Ai Mondiali del 2014, sempre che ci si qualifichi, Gigi Buffon avrà 36 anni, Andrea Pirlo 35, Daniele De Rossi 31, Claudio Marchisio 28. Ho citato i quattro moschettieri. La bocciatura di Diamanti trequartista - o del trequartista in generale - non mi ha sorpreso. Prima di Diamanti, erano stati impiegati Mauri, Aquilani, Montolivo, Thiago Motta e, a sprazzi, Giovinco. Il convento, in quel ruolo, non passa molto. E non passa molto neppure fra i terzini (tornerà Criscito, immagino) e nella posizione, cruciale, di vice Pirlo. Aspettando Verratti.
In attacco, Prandelli ha perso la coppia che aveva sposato, Giuseppe Rossi-Antonio Cassano. Il recupero primaverile di Cassano è stato un cerotto leggero. Mario Balotelli è la classica bomba che può esplodere sul bersaglio ma anche in mano. Le bollicine di Lorenzo Insigne cosa nascondono, gazzosa o champagne? Tempo al tempo. La finale con la Spagna, tanto per rinfrescare la memoria, risale al 1° luglio. Di reduci, al Braglia, ce n'erano cinque: Buffon, Barzagli, Bonucci, Marchisio, Pirlo. Non navighiamo nell'oro, si sa: e con i giovani ci vuole pazienza, si sa (forse).

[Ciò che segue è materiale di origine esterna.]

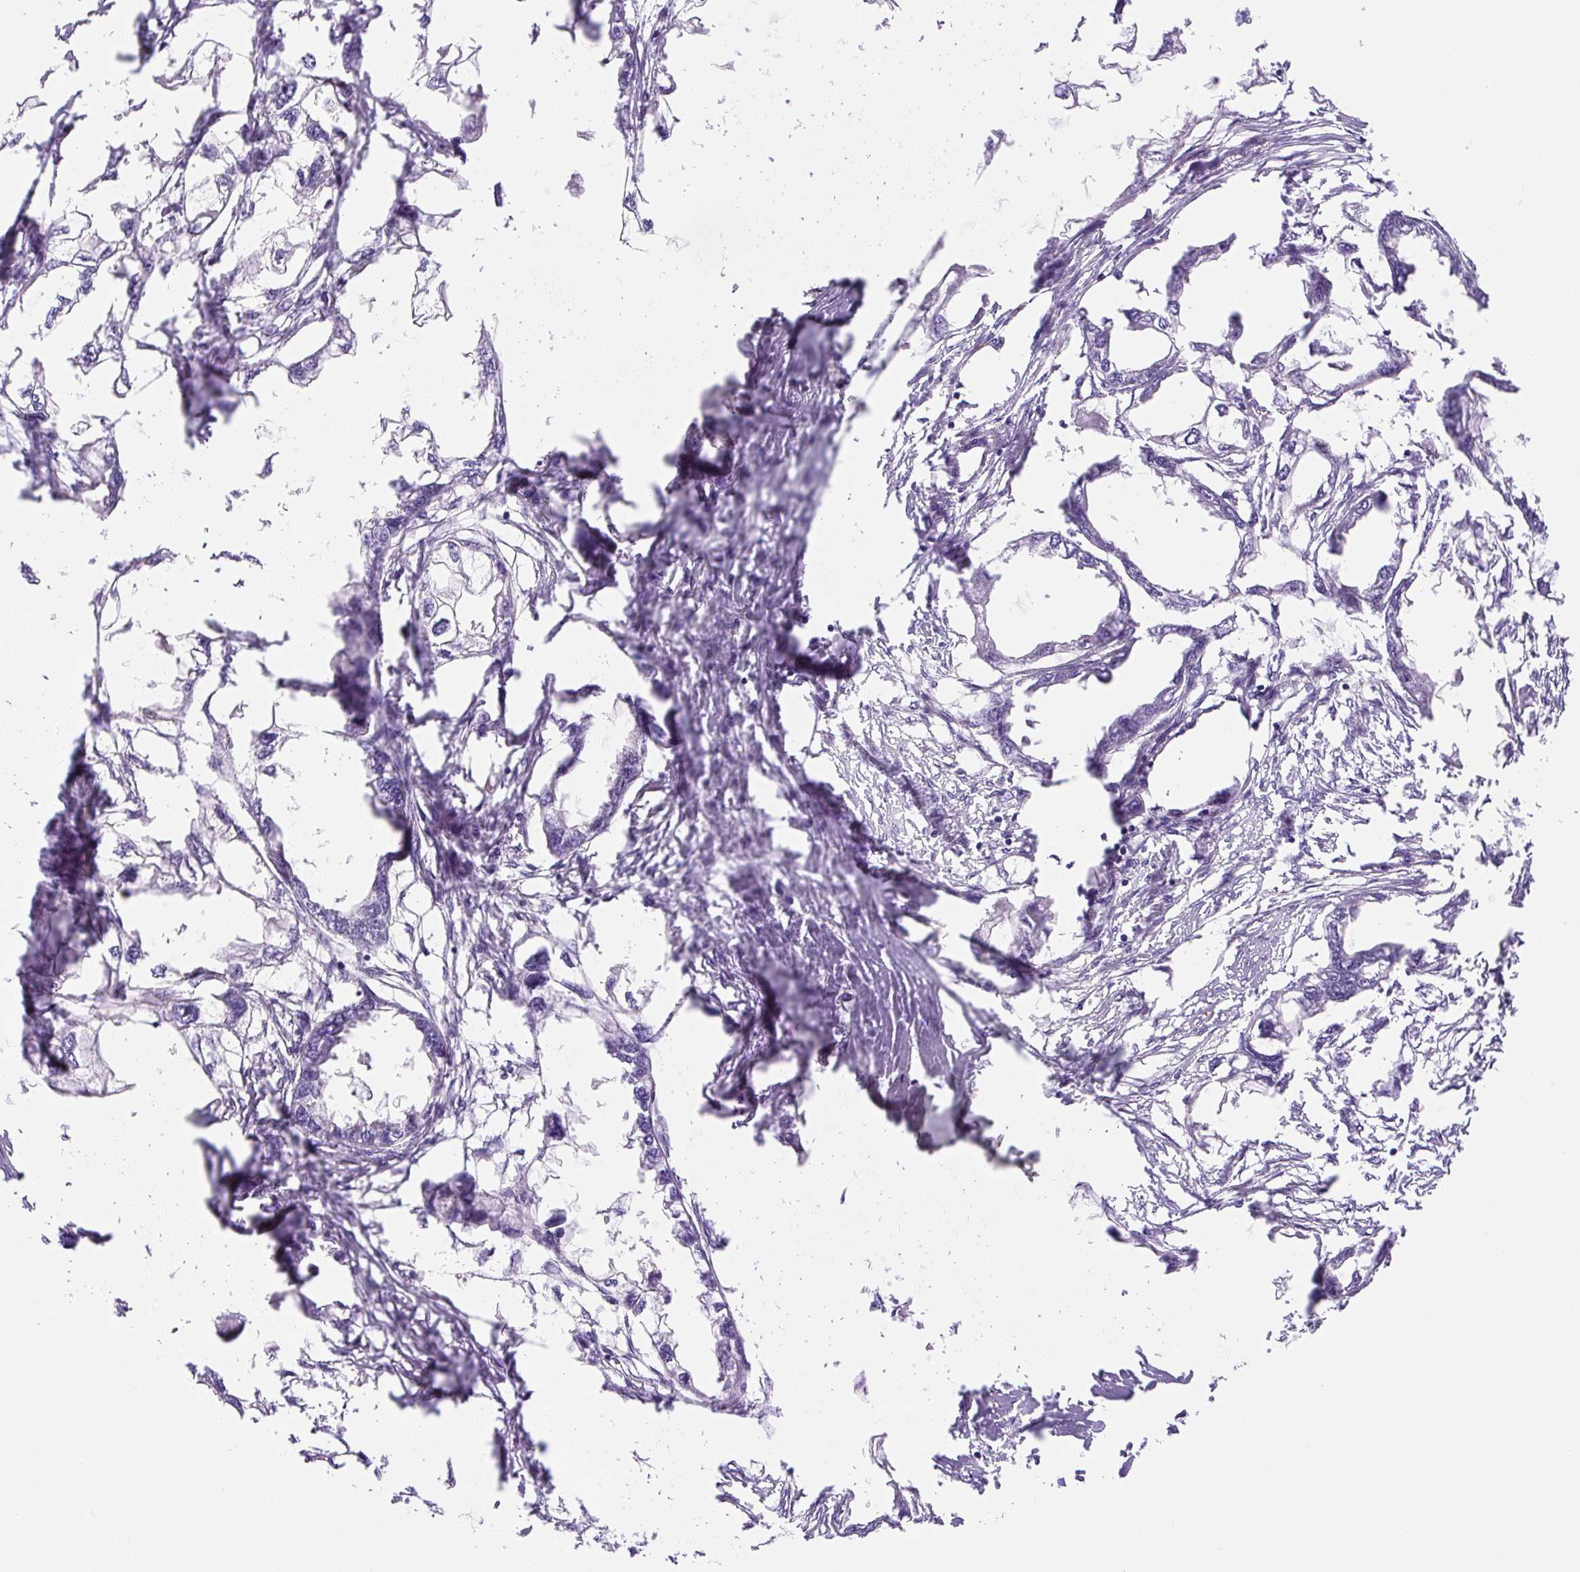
{"staining": {"intensity": "negative", "quantity": "none", "location": "none"}, "tissue": "endometrial cancer", "cell_type": "Tumor cells", "image_type": "cancer", "snomed": [{"axis": "morphology", "description": "Adenocarcinoma, NOS"}, {"axis": "morphology", "description": "Adenocarcinoma, metastatic, NOS"}, {"axis": "topography", "description": "Adipose tissue"}, {"axis": "topography", "description": "Endometrium"}], "caption": "Immunohistochemistry photomicrograph of human endometrial adenocarcinoma stained for a protein (brown), which displays no expression in tumor cells. (DAB (3,3'-diaminobenzidine) IHC with hematoxylin counter stain).", "gene": "ASB4", "patient": {"sex": "female", "age": 67}}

Troppo miele dopo Kiev, troppo fiele dopo Modena. Calma. L'importante è che Prandelli non confonda l'eclettismo con il cambiare per cambiare: porta al complesso del labirinto, dal quale uscire non è mai semplice. Se si esclude la Spagna (per quanto?), siamo tutti in gruppo. La Nazionale tornerà a ottobre. Le società la considerano una solenne rottura, per nulla addolcite dai generosi indennizzi che la Fifa ha deciso di sganciare. Se i soldi non puzzano, campionato e Champions profumano.